BioComp: Identifying Spatial Motifs for Classification of Protein Structure and Function
Principal Investigator: Wei Wang
Funding Agency: The National Science Foundation
Agency Number: CCF-0523875
Abstract
A central tenet of molecular biology is that a protein's function is determined by its structure. The Protein Structure Initiative (http://www.nigms.nih.gov/psi/) and other recent efforts have targeted the accurate determination of protein structures for all genes encoded in genomes. The result has been a rapid increase in the number of proteins for which the 3D structure is known, which has enabled a new computational approach to the study of protein structure and function based upon recurring amino-acid packing patterns or spatial motifs in a collection of known protein structures. These spatial motifs may correlate with experimental measurements of protein function or with specific protein families. Our preliminary work supports the premise that such spatial motifs may be a more suitable starting point for protein function research than sequence level motifs. In this project, we propose to undertake a comprehensive analysis of protein structures. We will mine the protein structures available in the PDB (Protein Data Bank) for spatial motifs, and construct each protein's signature as a combination of such motifs. Similarity measures between the signatures can serve as the basis of various predictions of protein structural and functional classifications. We will look for family specific motifs (measured by enrichment significance) and significant associations between occurrences of spatial motifs. This project will integrate novel techniques to link recurring structural patterns in protein families with protein function. The proposed studies will have significant impact on modern structural biology. Recent studies, including those conducted by our group, indicate that protein spatial motifs can be used for effective protein annotation, comparison, and classification.
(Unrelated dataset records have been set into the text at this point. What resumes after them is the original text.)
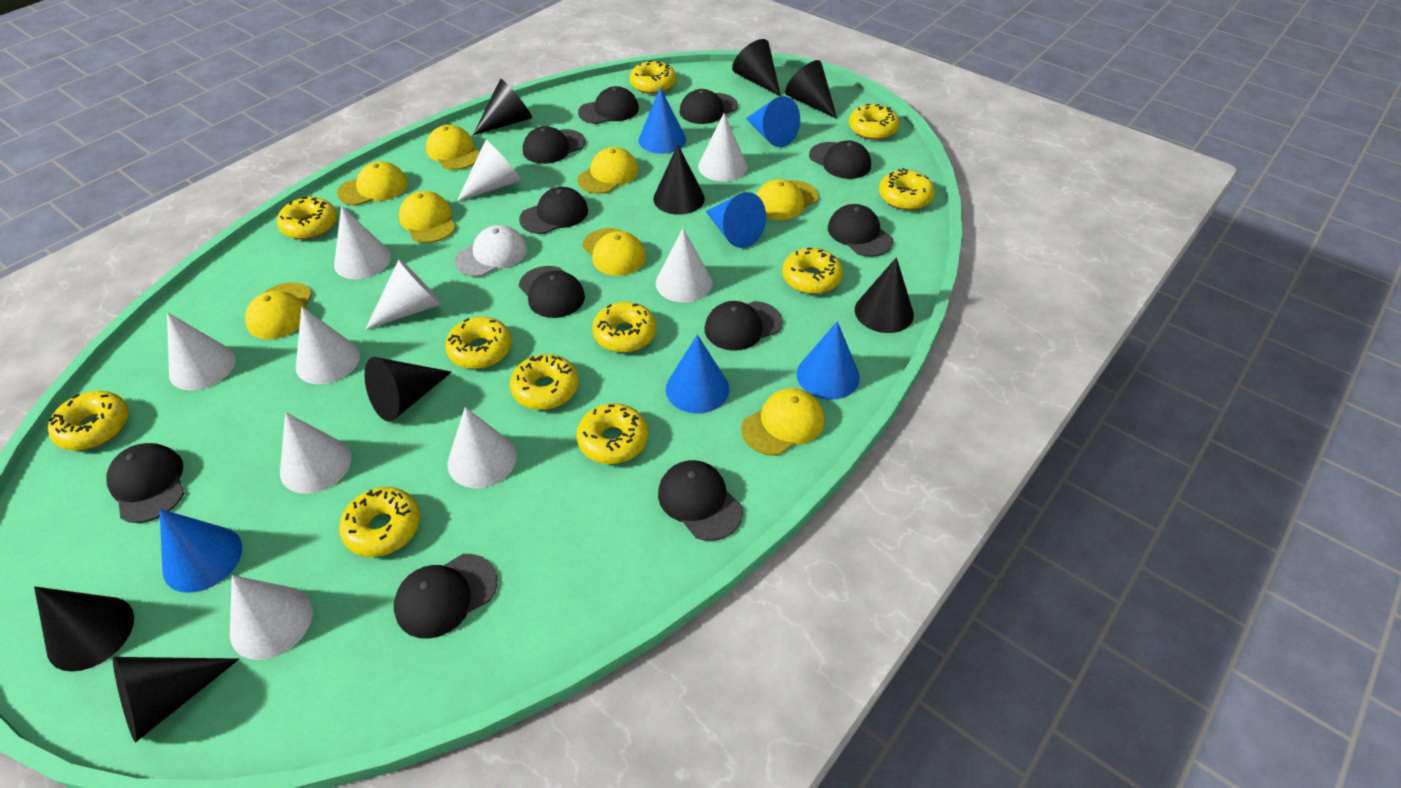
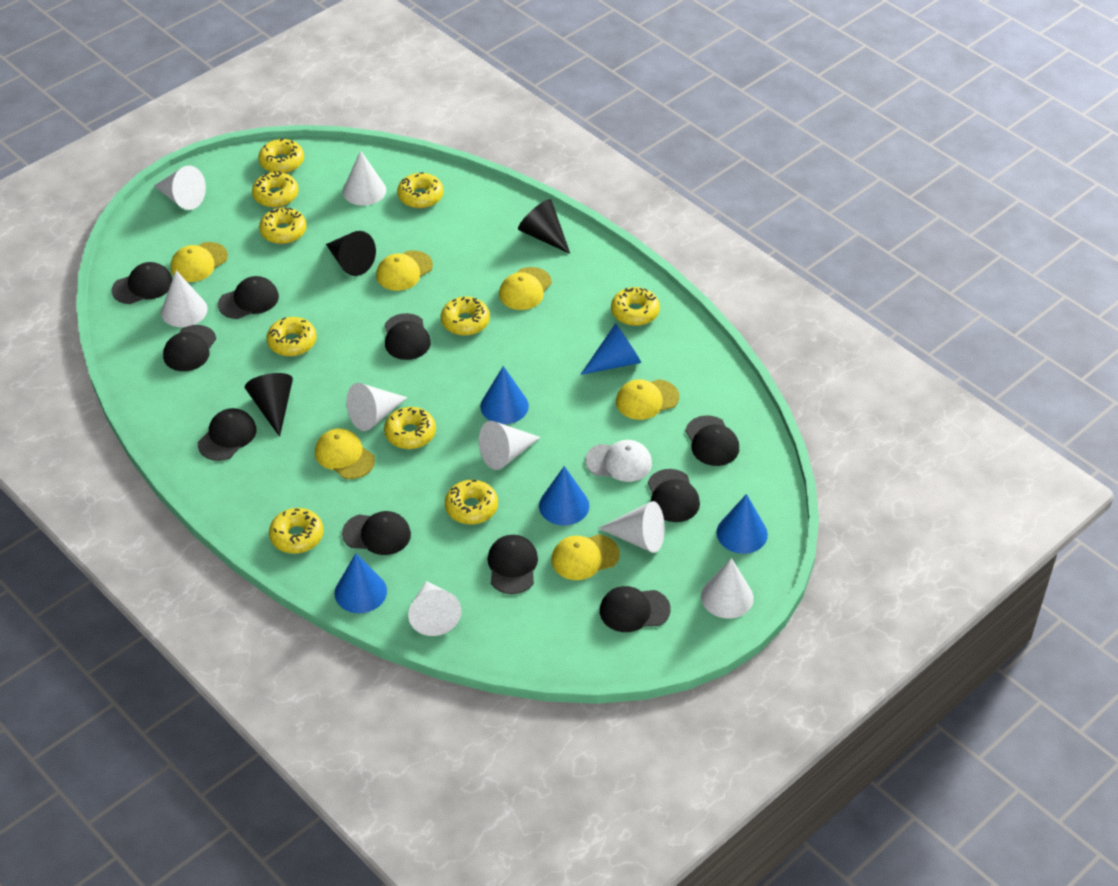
black cap: 11 -> 10
black cone: 8 -> 3
blue cone: 6 -> 5
white cone: 10 -> 8
yellow cap: 8 -> 6
yellow donut: 11 -> 10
It will advance the frontiers of biology research by providing a novel, high-throughput mechanism for discovering, evaluating and annotating functionally significant spatial motifs derived from protein classifications - making a fundamental impact on the way biologists propose and test hypotheses that relate protein structure and function. Broader Impacts of this research include interdisciplinary collaboration and training, a multitude of educational impacts, and outreach to underrepresented minorities in the sciences.